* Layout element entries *

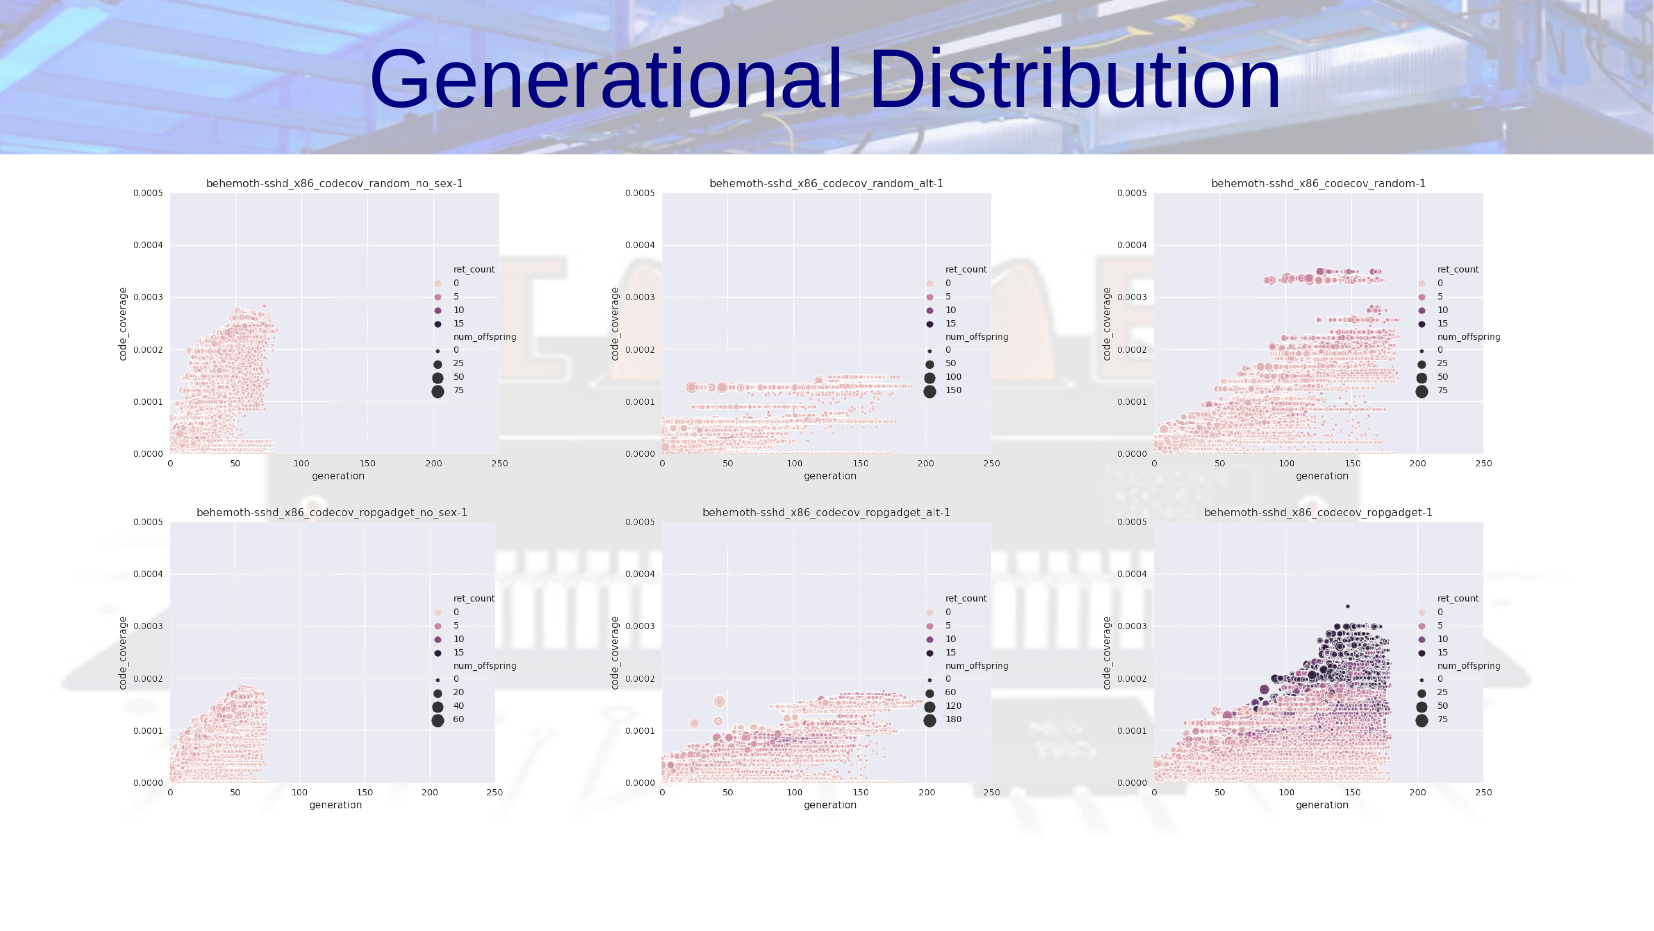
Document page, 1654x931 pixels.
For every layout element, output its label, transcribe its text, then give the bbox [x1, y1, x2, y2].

picture [0, 0, 1654, 931]
title Generational Distribution [82, 37, 1571, 121]
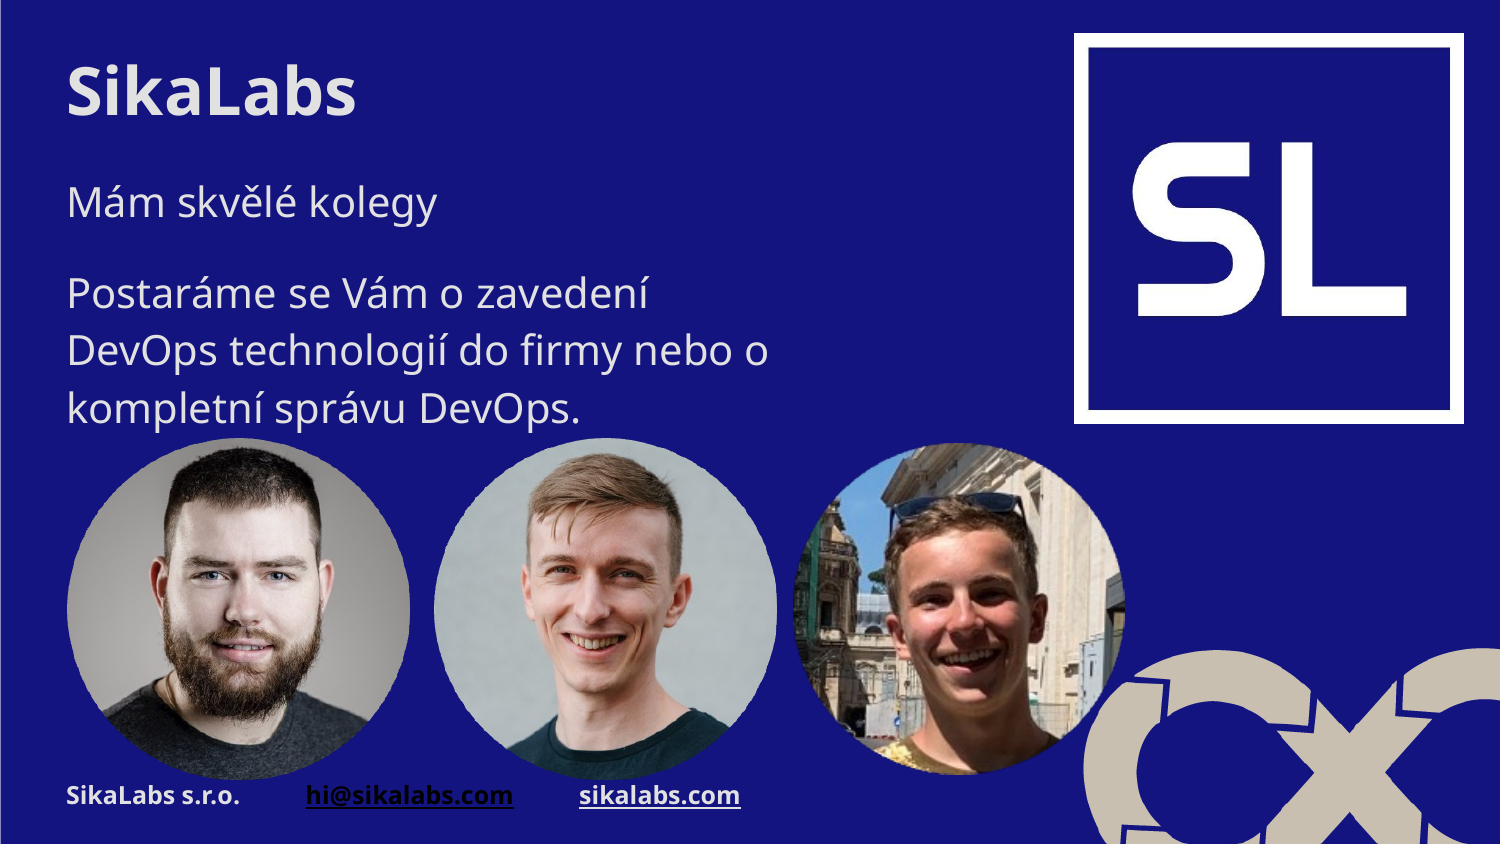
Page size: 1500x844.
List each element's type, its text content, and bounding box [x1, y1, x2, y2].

picture [0, 0, 1500, 844]
title SikaLabs [51, 33, 1074, 128]
list Mám skvělé kolegy Postaráme se Vám o zavedení DevOps technologií do firmy nebo o kompletní správu DevOps. [51, 153, 808, 692]
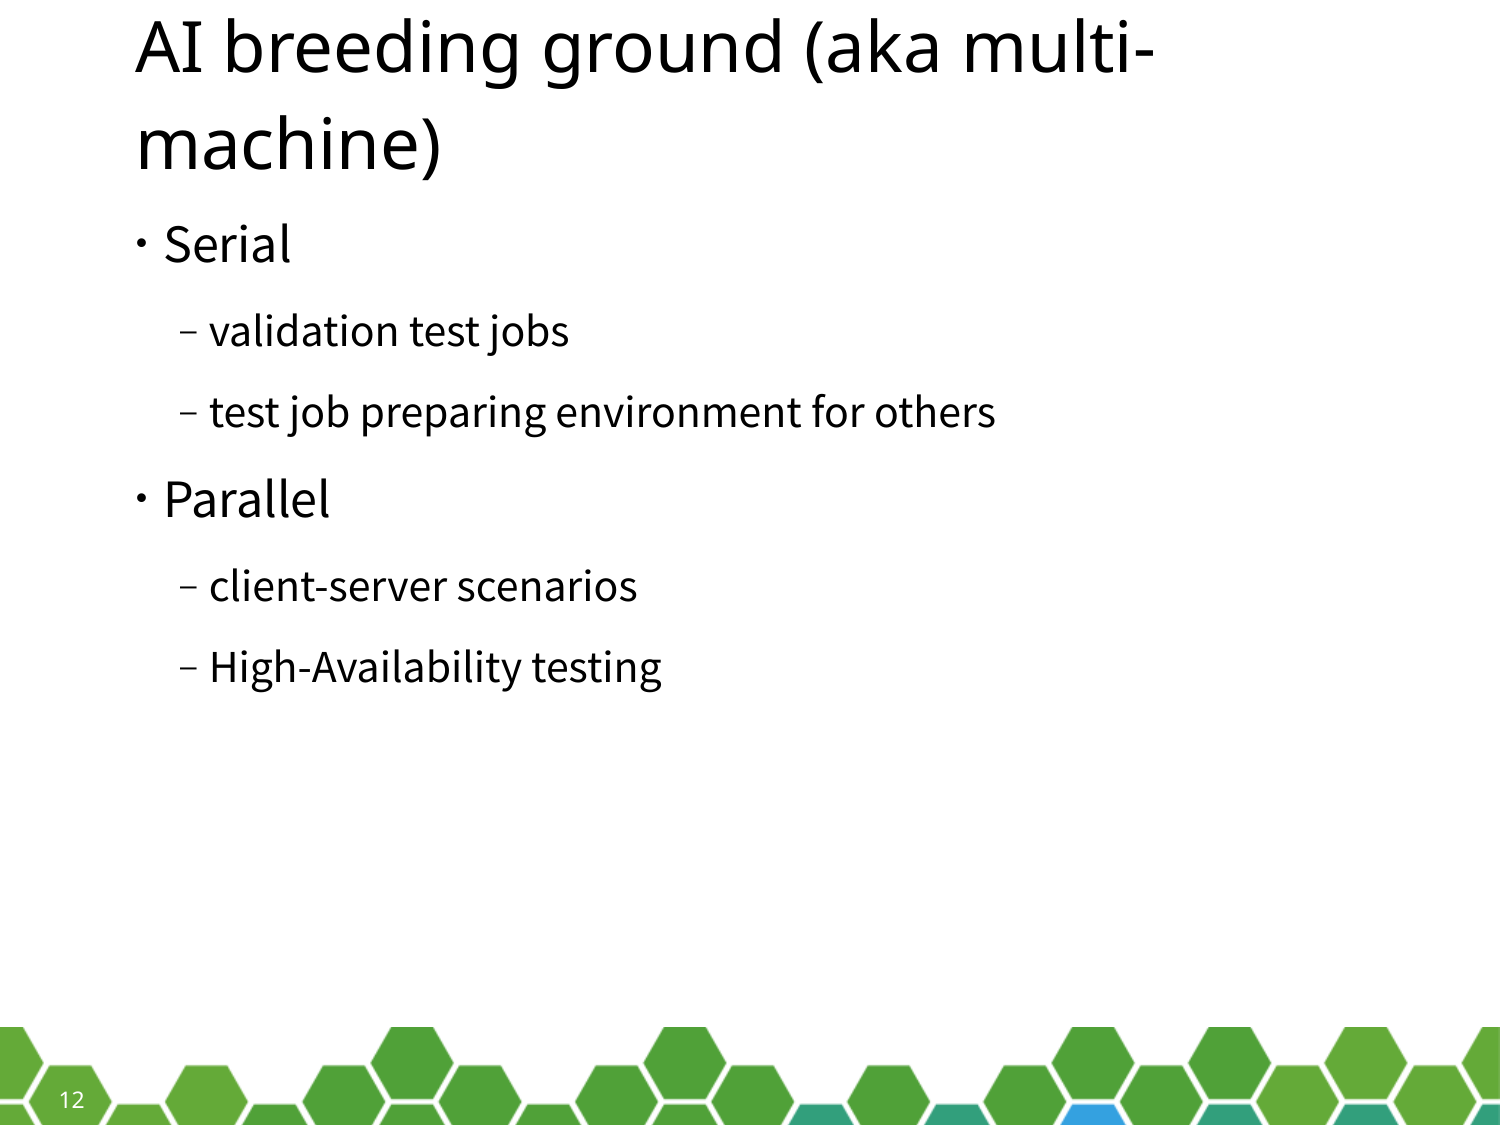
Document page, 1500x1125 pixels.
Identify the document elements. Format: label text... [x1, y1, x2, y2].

list Serial validation test jobs test job preparing environment for others Parallel client-server scenarios High-Availability testing [135, 208, 1372, 862]
title AI breeding ground (aka multi-machine) [135, 12, 1372, 175]
picture [0, 1027, 1500, 1125]
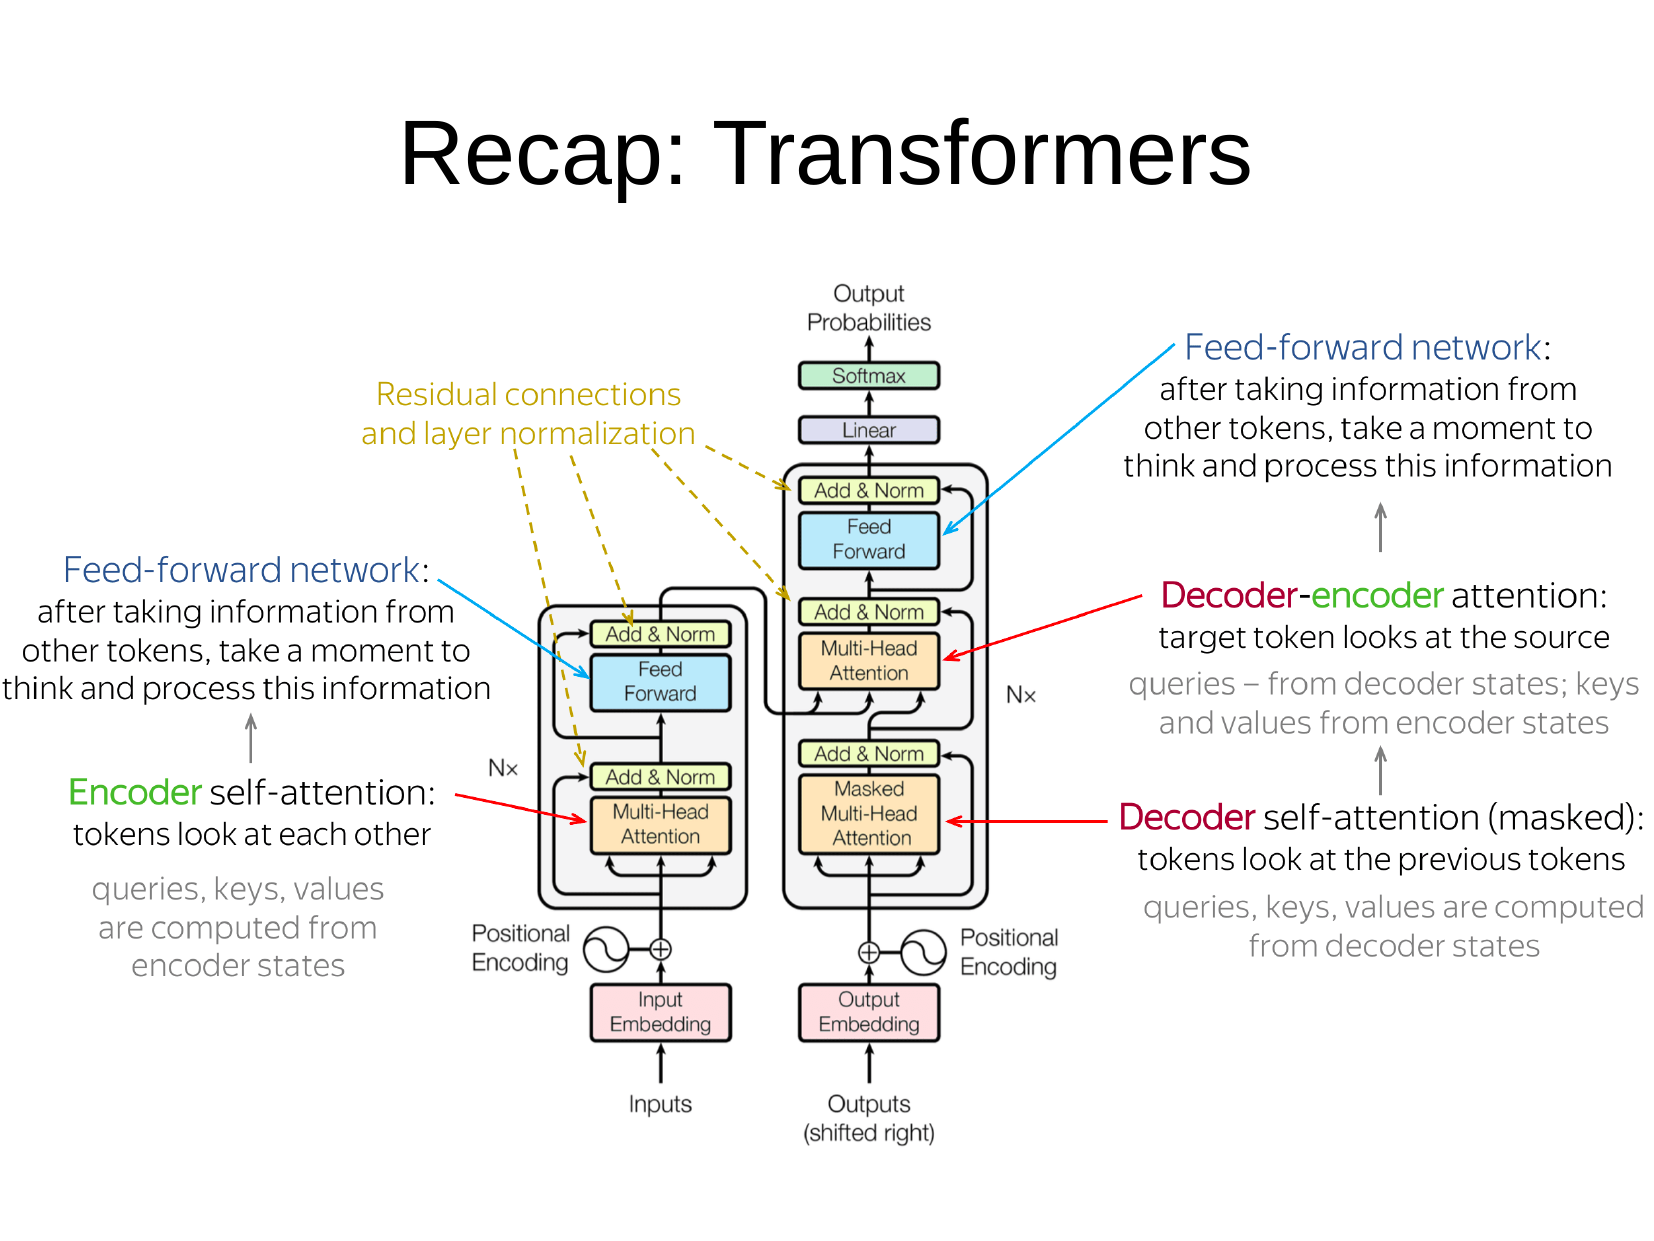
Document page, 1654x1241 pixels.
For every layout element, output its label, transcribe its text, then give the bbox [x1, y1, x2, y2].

title Recap: Transformers [82, 49, 1571, 257]
picture [0, 271, 1652, 1152]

* REQUIRED WORK *
Write out all the items again, replacing "Document page" with "Rendered page" and changing nothing else. Leave the pictures out of your answer.

* REPLY TO THE TASK *
Rendered page, 1654x931 pixels.
For every layout element, output its label, transcribe its text, then give the bbox [x1, y1, x2, y2].

picture [0, 0, 1654, 931]
title Generational Distribution [82, 37, 1571, 121]
Page size: 1500x844.
List each element's type, its text content, and bounding box [x1, y1, x2, y2].

picture [0, 0, 1500, 844]
title SikaLabs [51, 33, 1074, 128]
list Mám skvělé kolegy Postaráme se Vám o zavedení DevOps technologií do firmy nebo o kompletní správu DevOps. [51, 153, 808, 692]
Rendered page, 1500x1125 pixels.
Identify the document elements. Format: label text... [x1, y1, x2, y2].

list Serial validation test jobs test job preparing environment for others Parallel client-server scenarios High-Availability testing [135, 208, 1372, 862]
title AI breeding ground (aka multi-machine) [135, 12, 1372, 175]
picture [0, 1027, 1500, 1125]
Rendered page, 1654x1241 pixels.
For every layout element, output its label, transcribe its text, then give the bbox [x1, y1, x2, y2].

title Recap: Transformers [82, 49, 1571, 257]
picture [0, 271, 1652, 1152]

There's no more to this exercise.